As we have seen, Buildroot will build a root filesystem that uses Busybox as the init process by default. The configuration data used by this program is stored in /etc/inittab. It is fairly straightforward to read:

$ cat /etc/inittab
# /etc/inittab
#
# Format for each entry: <id>:<runlevels>:<action>:<process>
#
# id        == tty to run on, or empty for /dev/console
# runlevels == ignored
# action    == one of sysinit, respawn, askfirst, wait and once
# process   == program to run

# Startup the system
::sysinit:/bin/mount -t proc proc /proc
::sysinit:/bin/mount -o remount,rw /
::sysinit:/bin/mkdir -p /dev/pts /dev/shm
::sysinit:/bin/mount -a
::sysinit:/bin/mkdir -p /run/lock/subsys
::sysinit:/sbin/swapon -a
null::sysinit:/bin/ln -sf /proc/self/fd /dev/fd
null::sysinit:/bin/ln -sf /proc/self/fd/0 /dev/stdin
null::sysinit:/bin/ln -sf /proc/self/fd/1 /dev/stdout
null::sysinit:/bin/ln -sf /proc/self/fd/2 /dev/stderr
::sysinit:/bin/hostname -F /etc/hostname
# now run any rc scripts
::sysinit:/etc/init.d/rcS

# Put a getty on the serial port
console::respawn:/sbin/getty -L  console 0 vt100 # GENERIC_SERIAL

# Stuff to do for the 3-finger salute
#::ctrlaltdel:/sbin/reboot

# Stuff to do before rebooting
::shutdown:/etc/init.d/rcK
::shutdown:/sbin/swapoff -a
::shutdown:/bin/umount -a -r

The comment above omits to mention the action keywords ctrlaltdel and shutdown.
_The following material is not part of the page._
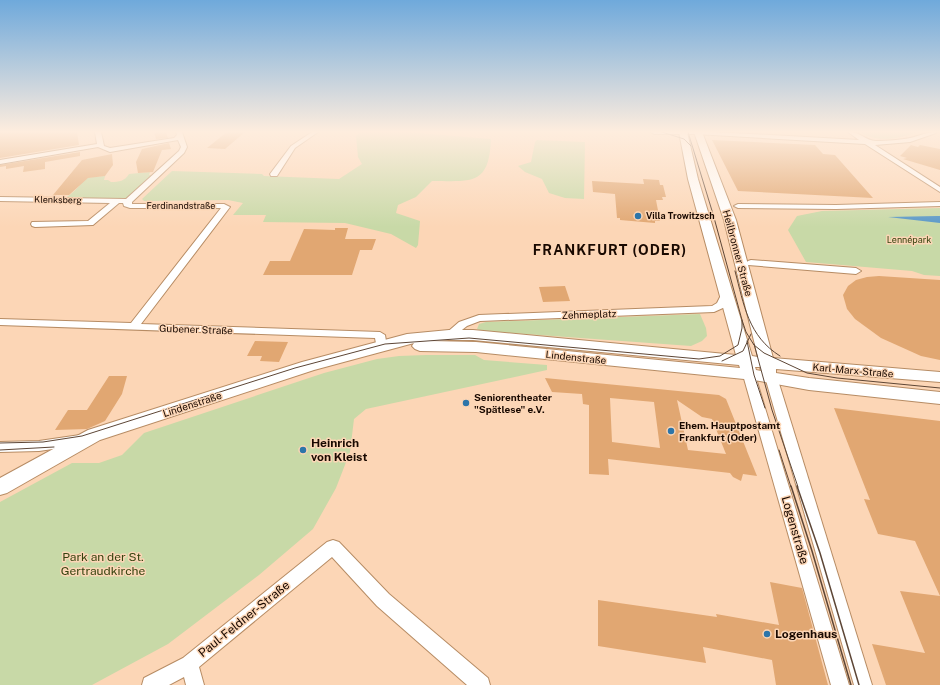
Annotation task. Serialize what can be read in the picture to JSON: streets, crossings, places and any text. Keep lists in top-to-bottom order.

However, a quick read of /path-to-busybox-source/init/init.c gives full information:

• sysinit executes the command once (on system initialization) and waits for the command to complete before moving on.
• respawn executes the command once, and then again if the command exists or is killed. A common use of respawn is to restart the mechanism for logging in once a user has logged off.
• askfirst requires the user to press the Enter key before the command is run. A child process is created for the job of prompting for a response.
• wait will cause init to wait for the command to complete before moving on, like the sysinit entries. The difference is that all of the sysinit commands will be run before the wait ones. (This is regardless of the order in which they appear in /etc/inittab.)
• once is run and forgotten: the process is not respawned if it exits.
• ctrlaltdel is run if so-called three finger salute (CTRL-ALT-DEL) has been pressed on the console.
• shutdown executes the commands and then the kernel will be halted or rebooted.

Labs

• Taking into account everything we have discussed so far, start with an empty root filesystem and create one yourself, using Busybox as the foundation. Make it so that you are able to at least do the following:
  • Log in as root, but also be able to create new users.
  • Execute programs written in C that depend on the standard library.